■ TASK TO CARRY OUT
Output the entries word for word. Omit images.

[Page-level text extractions]
▼
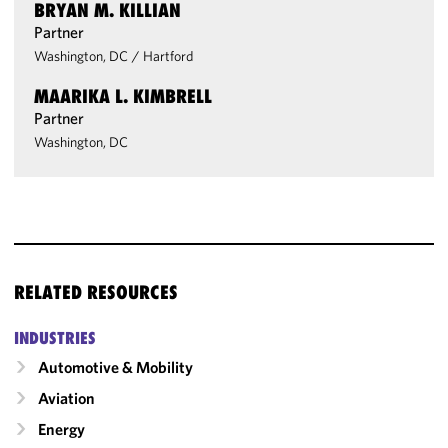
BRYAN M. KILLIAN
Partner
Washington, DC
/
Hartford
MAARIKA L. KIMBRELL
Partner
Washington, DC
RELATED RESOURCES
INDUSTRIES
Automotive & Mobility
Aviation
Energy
▲
■ WRITTEN REPLY
BRYAN M. KILLIAN
Partner
Washington, DC
/
Hartford
MAARIKA L. KIMBRELL
Partner
Washington, DC
RELATED RESOURCES
INDUSTRIES
Automotive & Mobility
Aviation
Energy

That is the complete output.